Moses Tule said the bank's decision last week to cut the cash reserve ratio to 25 percent from 31 percent had injected 300 billion naira ($1.51 billion) into the financial system.

Prior to the move, liquidity on the interbank market had dried up after commercial banks were ordered to move government revenue to a single account at the central bank this month, as part of President Muhammadu Buhari's anti-corruption drive.

That exacerbated problems felt by Africa's top oil exporter, which has been hit by a drop in crude revenues, the main source of funds for the state budget and imports of basic food items.

JP Morgan's decision to remove Nigeria from its influential emerging markets bond index (GBI-EM), which means investment funds tracking the index will sell Nigerian bonds, added to upward pressure on national borrowing costs.
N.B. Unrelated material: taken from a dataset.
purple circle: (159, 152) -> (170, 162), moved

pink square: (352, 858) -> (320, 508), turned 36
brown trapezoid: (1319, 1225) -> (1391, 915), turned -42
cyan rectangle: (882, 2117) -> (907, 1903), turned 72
"There's sufficient liquidity in the Nigerian banking system to take up whatever foreign investors may dump, so we are not disturbed," said Tule,

"By cutting the cash reserve ratio we introduced back more than 300 billion naira," he said adding, however, that the bank was "concerned that the economy is slowing".

Growth halved in the second quarter compared with the same period last year, prompting Central Bank Governor Godwin Emefiele to say at last week's monetary policy committee meeting that the economy was at risk of slipping into recession in 2016.